» SELECTED EXCERPT

Not sure if you saw "Columbine" or not

To be honest, no, I have not. However, I have seen several different previews for it and read a rather long, thoroughgoing interview with Moore in an issue of Entertainment Weekly right before Bowling for Columbine was initially released theatrically. From those sources, I got the strong sense that Moore was basically convicting the NRA by association: Harris and Klebold used guns in the Columbine massacre + the NRA likes guns = just like Harris and Klebold, the NRA is bad.

Since I haven't seen the film yet, my take here could be wrong and I may be painting Moore's portrayal of the NRA in Bowling for Columbine with a broad brush... which Moore himself has certainly been accused of doing a time or two. ;)

Originally posted by AJWatson3

Moore is a gun-owner and NRA member... life-time.

Extracted records:

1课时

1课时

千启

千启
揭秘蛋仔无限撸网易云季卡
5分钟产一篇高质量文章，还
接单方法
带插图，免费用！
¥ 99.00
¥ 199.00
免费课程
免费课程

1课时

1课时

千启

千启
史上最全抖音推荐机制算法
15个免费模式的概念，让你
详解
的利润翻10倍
==
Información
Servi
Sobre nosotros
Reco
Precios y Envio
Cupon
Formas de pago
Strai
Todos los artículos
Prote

» PROMPT
Write out the passage of the forum post about Bowling for Columbine from "To be honest, no, I" up to and including "NRA member... life-time.", unchanged.

» ANSWER SPACE
To be honest, no, I have not. However, I have seen several different previews for it and read a rather long, thoroughgoing interview with Moore in an issue of Entertainment Weekly right before Bowling for Columbine was initially released theatrically. From those sources, I got the strong sense that Moore was basically convicting the NRA by association: Harris and Klebold used guns in the Columbine massacre + the NRA likes guns = just like Harris and Klebold, the NRA is bad.

Since I haven't seen the film yet, my take here could be wrong and I may be painting Moore's portrayal of the NRA in Bowling for Columbine with a broad brush... which Moore himself has certainly been accused of doing a time or two. ;)

Originally posted by AJWatson3

Moore is a gun-owner and NRA member... life-time.